▸ Your assignment:
Which lines below contain the word "visible"? Copy each of them.

*** Data for processing ***

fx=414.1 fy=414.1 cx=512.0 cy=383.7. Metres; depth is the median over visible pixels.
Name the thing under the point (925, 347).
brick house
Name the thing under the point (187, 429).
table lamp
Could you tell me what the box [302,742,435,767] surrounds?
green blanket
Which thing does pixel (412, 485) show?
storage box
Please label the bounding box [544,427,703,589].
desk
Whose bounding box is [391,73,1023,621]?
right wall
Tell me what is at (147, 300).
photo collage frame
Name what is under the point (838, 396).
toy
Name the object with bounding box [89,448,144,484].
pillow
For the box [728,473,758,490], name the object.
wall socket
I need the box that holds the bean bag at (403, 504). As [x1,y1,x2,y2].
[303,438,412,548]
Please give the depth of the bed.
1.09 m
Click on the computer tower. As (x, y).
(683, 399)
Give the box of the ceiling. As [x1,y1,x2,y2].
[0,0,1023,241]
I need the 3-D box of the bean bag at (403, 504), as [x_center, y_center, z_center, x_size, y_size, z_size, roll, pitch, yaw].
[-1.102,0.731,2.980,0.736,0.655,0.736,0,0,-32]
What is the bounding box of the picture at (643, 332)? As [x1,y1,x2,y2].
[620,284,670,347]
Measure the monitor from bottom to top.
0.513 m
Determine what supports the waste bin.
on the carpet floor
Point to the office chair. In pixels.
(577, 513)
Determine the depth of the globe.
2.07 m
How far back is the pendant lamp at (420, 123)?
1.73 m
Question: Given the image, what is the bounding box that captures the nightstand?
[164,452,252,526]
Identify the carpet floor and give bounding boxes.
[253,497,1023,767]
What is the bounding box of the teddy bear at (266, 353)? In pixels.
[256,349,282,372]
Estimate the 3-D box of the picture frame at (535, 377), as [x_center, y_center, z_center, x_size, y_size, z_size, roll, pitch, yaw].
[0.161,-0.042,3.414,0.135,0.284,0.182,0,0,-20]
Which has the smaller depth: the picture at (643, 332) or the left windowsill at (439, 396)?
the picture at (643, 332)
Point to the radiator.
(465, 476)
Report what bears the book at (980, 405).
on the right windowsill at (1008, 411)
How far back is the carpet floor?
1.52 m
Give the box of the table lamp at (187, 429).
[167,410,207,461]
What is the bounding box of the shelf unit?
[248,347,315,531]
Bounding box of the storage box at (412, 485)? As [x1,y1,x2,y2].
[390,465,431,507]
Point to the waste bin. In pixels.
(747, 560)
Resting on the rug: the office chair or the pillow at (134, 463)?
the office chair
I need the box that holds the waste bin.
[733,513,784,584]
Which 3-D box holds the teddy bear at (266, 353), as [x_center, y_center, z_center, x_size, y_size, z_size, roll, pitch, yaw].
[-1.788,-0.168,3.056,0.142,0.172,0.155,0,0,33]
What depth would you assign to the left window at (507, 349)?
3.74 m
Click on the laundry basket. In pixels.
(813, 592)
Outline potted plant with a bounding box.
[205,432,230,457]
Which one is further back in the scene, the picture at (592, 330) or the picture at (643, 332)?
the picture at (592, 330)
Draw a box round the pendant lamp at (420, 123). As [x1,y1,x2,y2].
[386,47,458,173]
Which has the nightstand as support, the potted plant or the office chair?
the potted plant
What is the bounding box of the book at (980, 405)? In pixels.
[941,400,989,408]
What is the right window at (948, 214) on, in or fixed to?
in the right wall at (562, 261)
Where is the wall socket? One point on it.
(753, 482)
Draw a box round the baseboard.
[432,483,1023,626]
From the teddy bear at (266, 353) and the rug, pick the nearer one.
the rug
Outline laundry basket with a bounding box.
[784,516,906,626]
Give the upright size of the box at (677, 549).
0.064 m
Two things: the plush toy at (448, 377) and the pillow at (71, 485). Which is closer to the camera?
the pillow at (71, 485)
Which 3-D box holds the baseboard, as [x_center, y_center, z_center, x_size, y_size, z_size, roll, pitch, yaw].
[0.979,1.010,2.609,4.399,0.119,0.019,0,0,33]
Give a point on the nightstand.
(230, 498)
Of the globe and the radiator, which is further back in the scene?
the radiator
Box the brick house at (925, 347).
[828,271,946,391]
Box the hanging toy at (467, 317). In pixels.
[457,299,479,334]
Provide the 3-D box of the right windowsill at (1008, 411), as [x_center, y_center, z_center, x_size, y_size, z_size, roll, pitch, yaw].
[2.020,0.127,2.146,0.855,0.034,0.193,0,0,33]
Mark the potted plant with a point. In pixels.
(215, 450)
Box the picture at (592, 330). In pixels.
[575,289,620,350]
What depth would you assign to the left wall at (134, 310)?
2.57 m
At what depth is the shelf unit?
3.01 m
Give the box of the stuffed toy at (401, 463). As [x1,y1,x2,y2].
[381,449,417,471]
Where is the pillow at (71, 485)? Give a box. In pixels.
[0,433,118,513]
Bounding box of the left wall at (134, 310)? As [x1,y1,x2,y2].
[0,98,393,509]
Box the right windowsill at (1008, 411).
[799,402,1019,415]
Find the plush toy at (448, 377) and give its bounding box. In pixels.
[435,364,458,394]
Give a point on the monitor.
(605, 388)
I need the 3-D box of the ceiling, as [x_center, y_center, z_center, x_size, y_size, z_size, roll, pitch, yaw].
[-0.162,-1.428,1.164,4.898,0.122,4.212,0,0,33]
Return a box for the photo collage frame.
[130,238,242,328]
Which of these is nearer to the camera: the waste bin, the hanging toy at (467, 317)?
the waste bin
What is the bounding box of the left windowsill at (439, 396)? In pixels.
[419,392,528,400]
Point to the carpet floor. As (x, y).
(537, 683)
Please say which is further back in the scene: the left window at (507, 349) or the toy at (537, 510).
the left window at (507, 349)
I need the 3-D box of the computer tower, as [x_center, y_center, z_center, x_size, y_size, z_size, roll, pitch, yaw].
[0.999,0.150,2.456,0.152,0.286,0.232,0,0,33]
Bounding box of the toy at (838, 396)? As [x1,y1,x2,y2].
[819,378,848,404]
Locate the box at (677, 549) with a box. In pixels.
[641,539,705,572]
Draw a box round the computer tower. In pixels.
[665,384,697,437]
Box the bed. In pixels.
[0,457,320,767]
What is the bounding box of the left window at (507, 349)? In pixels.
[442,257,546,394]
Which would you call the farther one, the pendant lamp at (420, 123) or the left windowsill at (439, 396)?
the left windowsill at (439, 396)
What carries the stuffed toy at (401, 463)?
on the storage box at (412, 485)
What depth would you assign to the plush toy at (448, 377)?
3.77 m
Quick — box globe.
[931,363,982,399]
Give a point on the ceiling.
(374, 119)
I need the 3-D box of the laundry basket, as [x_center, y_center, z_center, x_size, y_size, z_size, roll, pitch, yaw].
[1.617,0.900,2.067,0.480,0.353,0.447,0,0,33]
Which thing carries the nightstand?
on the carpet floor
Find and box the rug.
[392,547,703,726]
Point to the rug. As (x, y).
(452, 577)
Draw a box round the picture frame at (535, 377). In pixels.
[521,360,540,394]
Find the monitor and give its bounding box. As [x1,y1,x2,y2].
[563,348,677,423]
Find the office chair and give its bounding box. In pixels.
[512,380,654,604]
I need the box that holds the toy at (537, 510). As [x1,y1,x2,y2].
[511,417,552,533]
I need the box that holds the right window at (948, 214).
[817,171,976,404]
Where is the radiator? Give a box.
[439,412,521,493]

*** End of Data for processing ***
*** Data for processing ***

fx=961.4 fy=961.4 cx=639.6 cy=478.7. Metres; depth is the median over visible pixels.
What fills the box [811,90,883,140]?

*** End of Data for processing ***

▸ Exercise output:
fx=414.1 fy=414.1 cx=512.0 cy=383.7. Metres; depth is the median over visible pixels.
fx=961.4 fy=961.4 cx=639.6 cy=478.7. Metres; depth is the median over visible pixels.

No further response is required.